**Uraian Tugas:** Tuliskan kembali seluruh bagian berita tentang inkonsistensi UUD 1945 di bawah, mulai dari "Pemaparan itu disampaikan" hingga "dan ideologi liberal.", dengan mengubah sebutan "Staatsfundamentalnorm" menjadi "norma fundamental negara".

**Teks Bacaan:**
Yogyakarta – Guru Besar Ilmu Filsafat Universitas Gadjah Mada, Prof. Kaelan memaparkan sejumlah inkonsistensi Undang-undang Dasar 1945 hasil perubahan 1999-2002.
Pemaparan itu disampaikan dalam Dialog Nasional Kebangsaan Dewan Harian Daerah Badan Pembudayaan Kejuangan 45 bersama DPD RI, di Gedung Nusantara V Komplek Parlemen Senayan, Sabtu (17/9/22).
Dijelaskan Prof Kaelan, dalam proses amandemen seharusnya secara sistematis dikaji sumber nilai yang terkandung dalam Pembukaan UUD 1945 sebagai Staatsfundamentalnorm, yang berdasar Pancasila.
Nilai-nilai dalam Staatsfundamentalnorm tersebut kemudian dijabarkan ke dalam asas-asas, lalu selanjutnya ke dalam pasal-pasal UUD 1945.
Realitasnya pertimbangan amandemen hanya berdasarkan logika politik dan berbasis pada filsafat dan ideologi liberal.

**Kumpulan Data:**
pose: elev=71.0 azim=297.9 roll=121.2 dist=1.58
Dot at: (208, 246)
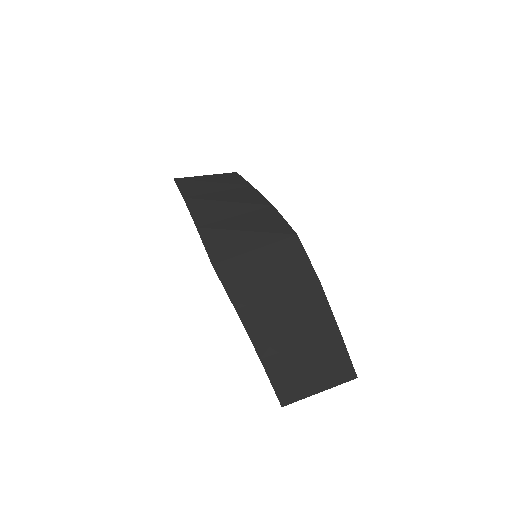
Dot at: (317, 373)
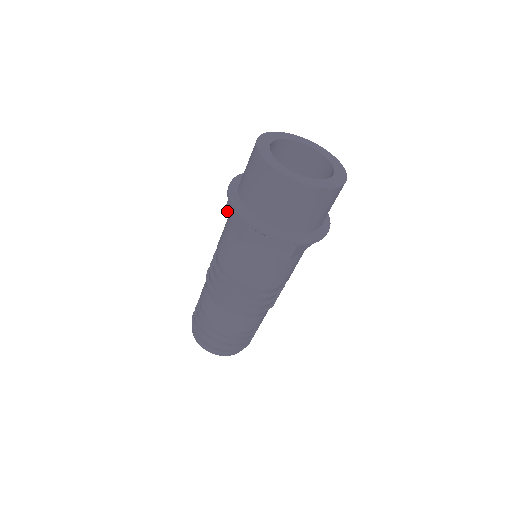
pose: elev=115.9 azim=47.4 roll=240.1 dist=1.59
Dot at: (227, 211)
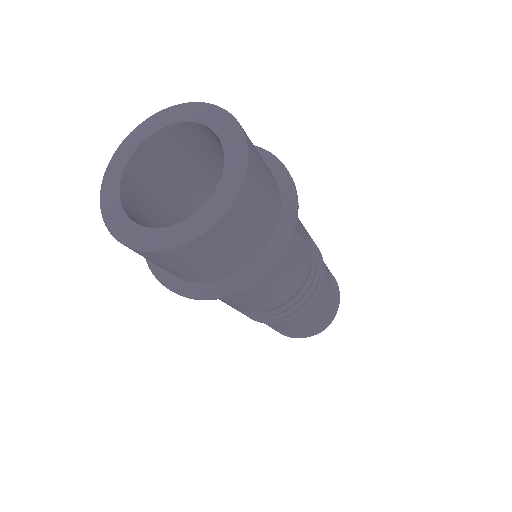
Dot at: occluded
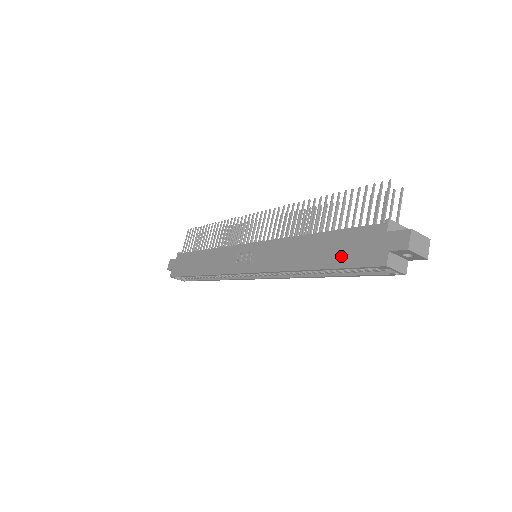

**Jawaban Latihan:**
Pemaparan itu disampaikan dalam Dialog Nasional Kebangsaan Dewan Harian Daerah Badan Pembudayaan Kejuangan 45 bersama DPD RI, di Gedung Nusantara V Komplek Parlemen Senayan, Sabtu (17/9/22).
Dijelaskan Prof Kaelan, dalam proses amandemen seharusnya secara sistematis dikaji sumber nilai yang terkandung dalam Pembukaan UUD 1945 sebagai norma fundamental negara, yang berdasar Pancasila.
Nilai-nilai dalam norma fundamental negara tersebut kemudian dijabarkan ke dalam asas-asas, lalu selanjutnya ke dalam pasal-pasal UUD 1945.
Realitasnya pertimbangan amandemen hanya berdasarkan logika politik dan berbasis pada filsafat dan ideologi liberal.